De hoofdgriffier van de Raad van State deelt het beroep binnen acht dagen na de ontvangst ervan mee aan de provinciegouverneur, aan het betrokken Openbaar Centrum voor Maatschappelijk Welzijn, aan de gemeente, aan de voorzitter van de Raad voor Verkiezingsbetwistingen en aan de verkozenen van wie de verkiezing of verkiezingsrang wordt betwist. De Raad van State doet uitspraak binnen een termijn van zestig dagen. Het arrest van de Raad van State wordt door de zorg van de hoofdgriffier onmiddellijk ter kennis gebracht van de verzoeker, de provinciegouverneur, het betrokken Openbaar Centrum voor Maatschappelijk Welzijn, de gemeente en de verkozenen van wie de verkiezing wordt vernietigd of van wie de verkiezingsrang wordt gewijzigd.

Als een vernietiging definitief geworden is, wordt binnen twintig dagen, vanaf de dag na de kennisgeving van de vernietiging aan de betrokken gemeente, tot een nieuwe verkiezing overgegaan op basis van de ontvankelijke voordrachtsakte voor de vernietigde verkiezing, ingediend conform artikel 10, § 1, en 14, van het decreet van 19 december 2008 betreffende de organisatie van de openbare centra voor maatschappelijk welzijn. Ingeval van onvoldoende voordrachten is artikel 14, tweede lid, van het voormelde decreet, met behoud van artikel 13 van het voormelde decreet, van toepassing, met dien verstande dat de termijn van twintig dagen geldt.

Tot de installatie van de Raad voor Maatschappelijk Welzijn kunnen alleen dringende zaken worden behandeld.

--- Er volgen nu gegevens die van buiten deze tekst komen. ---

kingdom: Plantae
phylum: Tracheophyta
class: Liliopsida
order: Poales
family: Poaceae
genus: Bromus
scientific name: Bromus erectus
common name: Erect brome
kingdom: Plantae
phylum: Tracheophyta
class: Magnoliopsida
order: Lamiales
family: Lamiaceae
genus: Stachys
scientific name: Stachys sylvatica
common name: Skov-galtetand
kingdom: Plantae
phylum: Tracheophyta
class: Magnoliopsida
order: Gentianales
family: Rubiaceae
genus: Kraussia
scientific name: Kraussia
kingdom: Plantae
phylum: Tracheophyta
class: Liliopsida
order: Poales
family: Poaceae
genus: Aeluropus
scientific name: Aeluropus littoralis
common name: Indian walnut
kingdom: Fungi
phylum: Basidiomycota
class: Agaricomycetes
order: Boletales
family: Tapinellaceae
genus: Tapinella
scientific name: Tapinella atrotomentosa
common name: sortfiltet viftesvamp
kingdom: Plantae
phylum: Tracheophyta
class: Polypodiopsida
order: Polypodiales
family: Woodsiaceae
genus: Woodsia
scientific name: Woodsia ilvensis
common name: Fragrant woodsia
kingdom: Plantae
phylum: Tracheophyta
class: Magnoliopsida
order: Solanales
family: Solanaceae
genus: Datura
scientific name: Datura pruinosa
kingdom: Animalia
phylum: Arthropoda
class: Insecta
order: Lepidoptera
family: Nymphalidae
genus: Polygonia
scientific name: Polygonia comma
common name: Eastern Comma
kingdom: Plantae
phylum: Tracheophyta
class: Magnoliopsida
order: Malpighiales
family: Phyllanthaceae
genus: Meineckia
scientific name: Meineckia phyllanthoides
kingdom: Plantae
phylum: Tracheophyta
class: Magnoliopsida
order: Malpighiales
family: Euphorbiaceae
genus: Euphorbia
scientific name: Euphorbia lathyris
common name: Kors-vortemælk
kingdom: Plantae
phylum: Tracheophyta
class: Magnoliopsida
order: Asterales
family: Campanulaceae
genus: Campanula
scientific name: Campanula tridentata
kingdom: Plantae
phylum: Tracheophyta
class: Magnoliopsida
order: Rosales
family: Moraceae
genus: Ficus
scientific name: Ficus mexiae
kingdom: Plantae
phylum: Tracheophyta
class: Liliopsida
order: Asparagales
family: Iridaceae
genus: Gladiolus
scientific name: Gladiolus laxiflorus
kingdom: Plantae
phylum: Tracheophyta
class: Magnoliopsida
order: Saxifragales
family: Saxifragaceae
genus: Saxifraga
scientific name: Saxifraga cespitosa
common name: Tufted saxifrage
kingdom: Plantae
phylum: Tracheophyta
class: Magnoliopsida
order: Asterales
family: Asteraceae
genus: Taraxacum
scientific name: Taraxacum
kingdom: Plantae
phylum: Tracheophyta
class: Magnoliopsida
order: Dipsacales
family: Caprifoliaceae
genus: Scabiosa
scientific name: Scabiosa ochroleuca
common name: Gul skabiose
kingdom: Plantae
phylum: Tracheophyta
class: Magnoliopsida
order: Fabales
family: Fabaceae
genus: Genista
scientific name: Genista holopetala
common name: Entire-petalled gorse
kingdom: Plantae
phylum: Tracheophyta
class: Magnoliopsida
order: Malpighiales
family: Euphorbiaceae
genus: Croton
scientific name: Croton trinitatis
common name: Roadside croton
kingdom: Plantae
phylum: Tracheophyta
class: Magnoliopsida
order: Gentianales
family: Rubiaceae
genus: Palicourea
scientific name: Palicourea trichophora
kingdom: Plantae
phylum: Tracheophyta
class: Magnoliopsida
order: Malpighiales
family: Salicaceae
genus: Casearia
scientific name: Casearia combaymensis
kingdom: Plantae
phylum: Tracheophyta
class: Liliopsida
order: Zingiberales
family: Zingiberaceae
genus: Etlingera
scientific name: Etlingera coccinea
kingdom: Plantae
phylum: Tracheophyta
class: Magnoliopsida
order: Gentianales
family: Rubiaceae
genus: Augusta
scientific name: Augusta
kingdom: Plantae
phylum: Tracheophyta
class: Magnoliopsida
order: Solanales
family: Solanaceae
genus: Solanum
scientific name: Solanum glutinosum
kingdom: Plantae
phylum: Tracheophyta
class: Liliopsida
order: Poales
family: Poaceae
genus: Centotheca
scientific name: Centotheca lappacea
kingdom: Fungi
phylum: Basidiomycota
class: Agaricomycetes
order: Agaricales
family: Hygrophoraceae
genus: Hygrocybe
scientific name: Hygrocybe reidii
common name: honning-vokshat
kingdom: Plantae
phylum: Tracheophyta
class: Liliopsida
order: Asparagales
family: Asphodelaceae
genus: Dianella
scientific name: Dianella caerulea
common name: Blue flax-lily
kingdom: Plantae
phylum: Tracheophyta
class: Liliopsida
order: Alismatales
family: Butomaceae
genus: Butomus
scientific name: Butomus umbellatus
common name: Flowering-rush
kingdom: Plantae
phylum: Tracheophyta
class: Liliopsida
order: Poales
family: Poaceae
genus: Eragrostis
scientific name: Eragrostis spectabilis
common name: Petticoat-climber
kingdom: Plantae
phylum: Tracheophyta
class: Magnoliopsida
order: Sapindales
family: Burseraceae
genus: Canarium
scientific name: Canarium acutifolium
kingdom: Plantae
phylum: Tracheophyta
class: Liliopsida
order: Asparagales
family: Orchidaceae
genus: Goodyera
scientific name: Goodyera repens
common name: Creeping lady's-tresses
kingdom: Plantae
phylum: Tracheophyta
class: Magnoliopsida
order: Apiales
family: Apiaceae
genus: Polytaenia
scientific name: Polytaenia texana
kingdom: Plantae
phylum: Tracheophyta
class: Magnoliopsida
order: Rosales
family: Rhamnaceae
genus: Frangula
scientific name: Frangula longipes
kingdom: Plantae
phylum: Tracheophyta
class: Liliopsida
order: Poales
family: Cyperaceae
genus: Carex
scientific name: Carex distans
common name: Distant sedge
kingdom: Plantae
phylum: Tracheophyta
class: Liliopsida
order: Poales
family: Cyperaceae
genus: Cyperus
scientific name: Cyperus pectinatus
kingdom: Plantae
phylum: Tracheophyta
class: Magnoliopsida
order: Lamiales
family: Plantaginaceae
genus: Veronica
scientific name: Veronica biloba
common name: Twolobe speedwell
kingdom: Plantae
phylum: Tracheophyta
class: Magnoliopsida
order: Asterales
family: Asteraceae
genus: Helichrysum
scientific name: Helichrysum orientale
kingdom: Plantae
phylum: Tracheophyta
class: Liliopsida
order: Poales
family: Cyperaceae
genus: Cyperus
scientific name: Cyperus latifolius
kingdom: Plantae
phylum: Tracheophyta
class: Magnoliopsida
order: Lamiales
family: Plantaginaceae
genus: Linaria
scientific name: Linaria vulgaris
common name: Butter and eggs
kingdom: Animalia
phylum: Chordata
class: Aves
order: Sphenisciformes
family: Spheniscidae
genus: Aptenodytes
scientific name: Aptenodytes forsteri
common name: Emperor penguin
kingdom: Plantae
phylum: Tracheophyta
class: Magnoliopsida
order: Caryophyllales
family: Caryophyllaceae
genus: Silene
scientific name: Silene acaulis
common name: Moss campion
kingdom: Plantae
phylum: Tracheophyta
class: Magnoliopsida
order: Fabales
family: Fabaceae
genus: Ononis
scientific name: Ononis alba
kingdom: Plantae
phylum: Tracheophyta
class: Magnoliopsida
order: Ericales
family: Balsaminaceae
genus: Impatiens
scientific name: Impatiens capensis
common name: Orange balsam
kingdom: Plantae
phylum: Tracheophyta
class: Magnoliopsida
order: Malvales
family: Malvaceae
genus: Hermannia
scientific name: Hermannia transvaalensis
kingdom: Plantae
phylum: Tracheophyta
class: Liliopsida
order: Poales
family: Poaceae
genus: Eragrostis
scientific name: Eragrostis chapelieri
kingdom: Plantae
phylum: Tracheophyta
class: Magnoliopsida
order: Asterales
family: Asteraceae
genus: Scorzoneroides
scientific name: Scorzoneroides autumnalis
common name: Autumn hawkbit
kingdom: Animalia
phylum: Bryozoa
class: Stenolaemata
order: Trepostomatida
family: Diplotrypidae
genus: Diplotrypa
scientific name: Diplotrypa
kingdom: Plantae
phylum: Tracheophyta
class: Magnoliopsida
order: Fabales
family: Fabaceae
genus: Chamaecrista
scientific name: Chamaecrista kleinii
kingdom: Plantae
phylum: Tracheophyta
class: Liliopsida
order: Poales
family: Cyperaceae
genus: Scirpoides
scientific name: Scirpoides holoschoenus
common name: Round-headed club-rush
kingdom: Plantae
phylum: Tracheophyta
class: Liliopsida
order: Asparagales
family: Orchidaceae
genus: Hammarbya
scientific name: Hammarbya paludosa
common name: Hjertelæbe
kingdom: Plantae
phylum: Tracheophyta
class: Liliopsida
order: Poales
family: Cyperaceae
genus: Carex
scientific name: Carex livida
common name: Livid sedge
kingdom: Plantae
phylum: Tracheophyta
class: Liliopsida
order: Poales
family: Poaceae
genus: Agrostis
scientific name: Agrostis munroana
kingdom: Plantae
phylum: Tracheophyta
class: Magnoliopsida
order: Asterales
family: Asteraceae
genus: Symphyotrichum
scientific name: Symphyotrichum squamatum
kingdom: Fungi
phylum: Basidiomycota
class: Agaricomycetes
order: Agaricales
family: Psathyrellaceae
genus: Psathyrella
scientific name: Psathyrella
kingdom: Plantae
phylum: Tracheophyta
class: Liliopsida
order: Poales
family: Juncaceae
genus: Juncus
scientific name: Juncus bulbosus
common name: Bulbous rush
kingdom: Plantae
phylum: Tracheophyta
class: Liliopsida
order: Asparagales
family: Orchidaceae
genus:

Een vernietiging of een herstel van de verkiezingsuitslag tast de geldigheid niet aan van de beslissingen van de Raad voor Maatschappelijk Welzijn die genomen zijn voor de kennisgeving van de definitieve uitspraak.

[Afdeling 5 Bepalingen die van toepassing zijn op het (ing. decr. 9 december 2016, art. 8, I: 24 april 2017)] [handhavingscollege (verv. Decr. 25 april 2014, art. 143, I: 1 maart 2018)] (... - ...)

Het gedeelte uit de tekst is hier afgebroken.